State Bank of India, India’s largest lender, posted a “disappointing” set of numbers for the December quarter on Friday, running a loss of Rs 1,886.57 crore on massive under-reporting in dud assets found by RBI and reverses in treasury operations.
It hinted at more pain in the next quarter as the impaired assets problem and lack of resolution continues, but said it hopes for a better fiscal year 2018-19.
On a standalone basis, the bank reported a wider loss at Rs 2,416 crore.
“The current quarter is definitely disappointing, but going forward, there is a lot of optimism. From April 1, we will all start on a positive note. I don’t want to sound very very optimistic on the fourth quarter, neither very pessimistic,” chairman Rajnish Kumar told reporters.
Over Rs 25,000 crore of loans slipped into the non-performing assets category in the reporting quarter, driven primarily by under-reporting of NPAs or divergence of Rs 23,330 crore for the previous fiscal. The gross NPA ratio shot up to 10.35% from the 7.23% a year ago.
This is the first time the state-run behemoth has witnessed divergences, which was a common thread binding all the private sector banks.
Kumar said 90% of the divergences were already recognised as stressed assets, and recognising them as NPAs was only a question of “timing”.
A bulk Rs 10,000 crore of divergences were from the power sector and Kumar said further pain is in the offing, with high exposure to the sector.
The overall provisions for bad assets shot up to Rs 17,759 crore from the year-ago’s Rs 7,244 crore. Over Rs 6,000 crore in provisions was due to the divergences. It increased the provision coverage ratio to 65.92%.
Credit costs for the first nine months of the fiscal has shot up to 3.18%.
The bank’s watch list of accounts has now reduced to Rs 10,400 crore and Kumar asserted that there is no “chunky” or large asset which can slip into the NPA category.
He said the bank is targeting to decrease slippages to under 2% in FY19 from the 4.17% in the first nine months of the current fiscal, and also credit costs to 2%.
The divergences found by RBI had a net impact of a little over Rs 16,000 crore in the slippages for the current quarter, as it had already recognised over Rs 2,800 crore as NPAs in the June quarter, while there was an upgrade in one account of over Rs 4,000 crore.
The bank, which has a Rs 78,000-crore exposure to the 40 accounts being resolved through the insolvency process, does not see much impact of such accounts on its bottomline as the provisions for these are already at 60 per cent levels.
Kumar exuded confidence that up to 3 of these accounts will be resolved before the close of the current fiscal, while the rest in the first list of 12 will happen in the June quarter. He added that there may also be cases where there can be a write-back of money already set aside.
The bank had a Rs 3,500-crore impact on provisions on account of mark-to-market losses because of the hardening of yields over the quarter, while Rs 700 crore had to be set aside on a wage hike for its 2.66 lakh staff which will be getting a 10% hike.

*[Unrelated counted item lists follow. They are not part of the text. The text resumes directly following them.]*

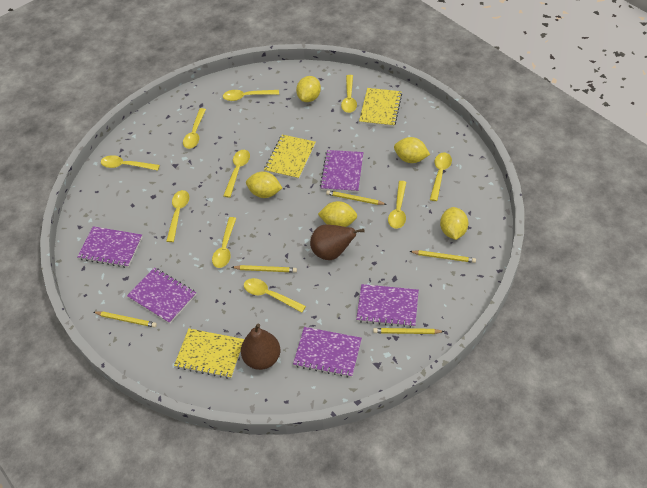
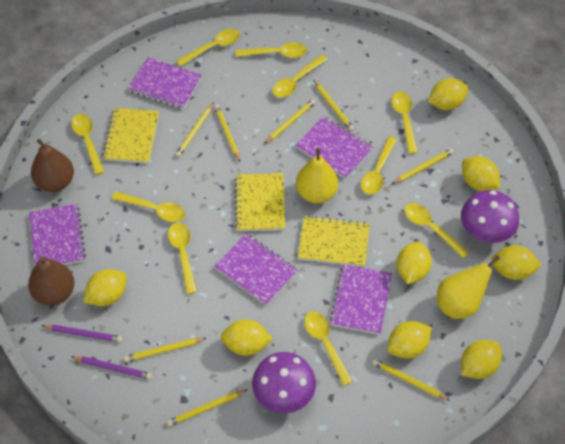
purple mushroom: 0 -> 2
purple pencil: 0 -> 2
yellow lemon: 5 -> 8
yellow pear: 0 -> 2
yellow pencil: 5 -> 8

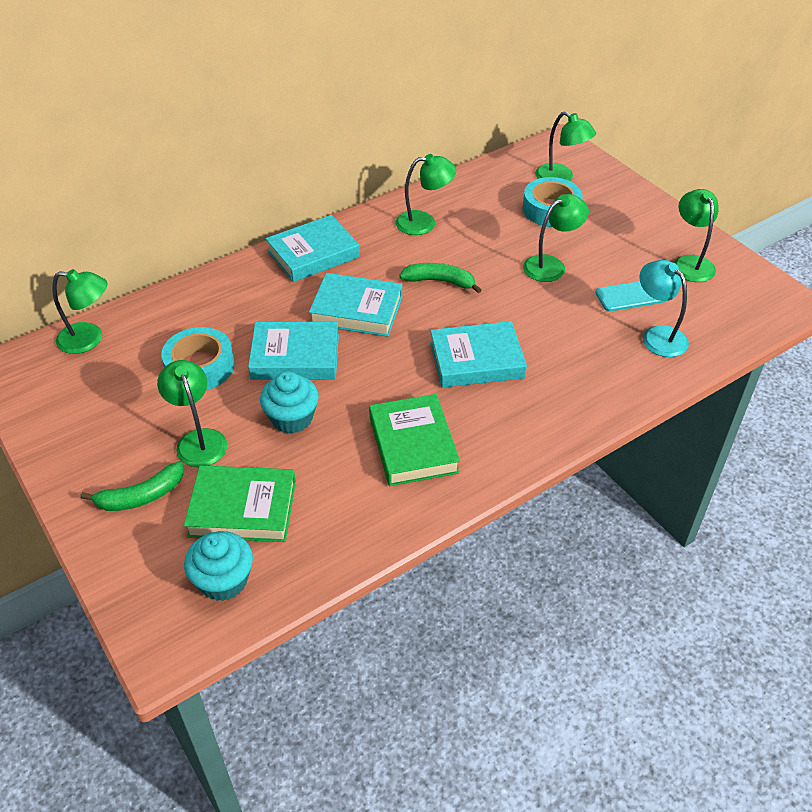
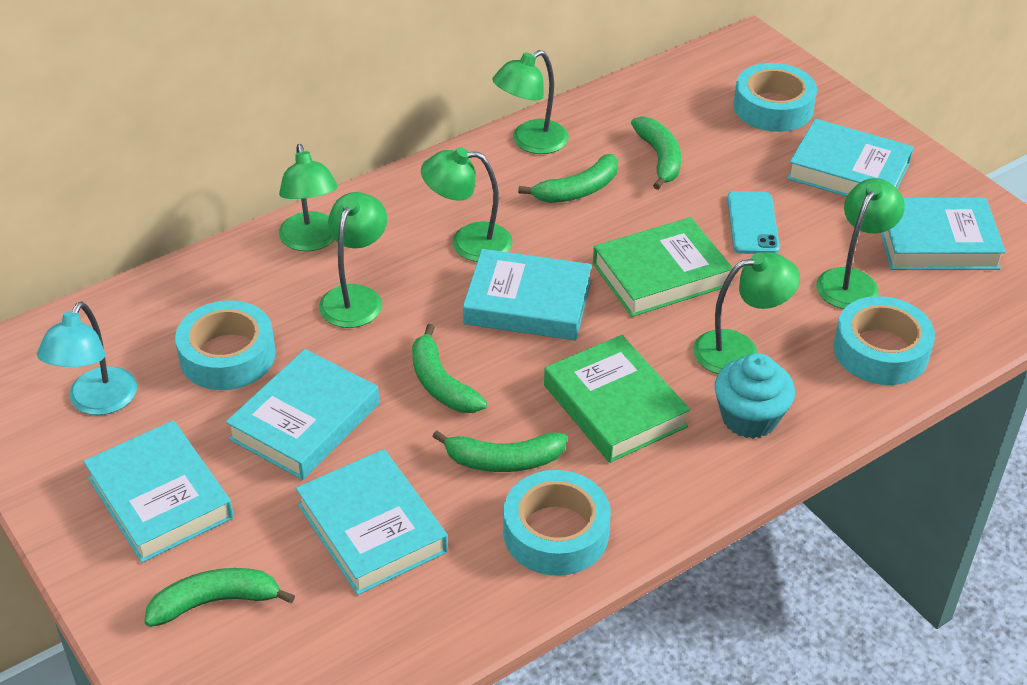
green banana: 2 -> 5
turquoise book: 4 -> 6
turquoise cupcake: 2 -> 1
turquoise tape: 2 -> 4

A Rs 2,000-crore drop in treasury profits to Rs 1,000 crore also affected the profits for the current quarter.
Kumar said the bank has signed an agreement with the government to raise Rs 20,000 crore in core equity from non-promoter investors, beyond the Rs 8,800 crore it expects through a preference issue to the government soon.
The Rs 20,000 crore infusion will reduce the government stake by up to 4 percentage points, he said.
Kumar made it clear that the new infusion is not for covering loan losses through provisions, but would serve as growth capital. The bank feels economic revival is underway which has led it to up its loan growth target to 10.3% in FY19 from the over 2% achieved in the first nine months of the current fiscal.
On the operations side, the core net interest income grew 5.17% to Rs 18,688 crore on a sequentially higher net interest margin of 2.45 per cent, while the other income plummeted 29.75% to Rs 8,084 crore on account of treasury operations.
The overall capital adequacy ratio was at 12.68% with the core tier-I at 10.30%.
When stated that the bank’s performance is generally taken as a proxy for the state of the economy, Kumar said SBI’s 90-day performance should not be equated with the broader economic activity.
Reiterating that the bank is doing well on various other measures, he tried to paint an optimistic picture for the future saying, “There is banking beyond NPAs as well. We are at the end of the NPA cycle and the scenario for next year looks very good.”
The SBI scrip closed 1.68% down at Rs 296.40 a piece on the BSE as against a 1.18% correction in the benchmark.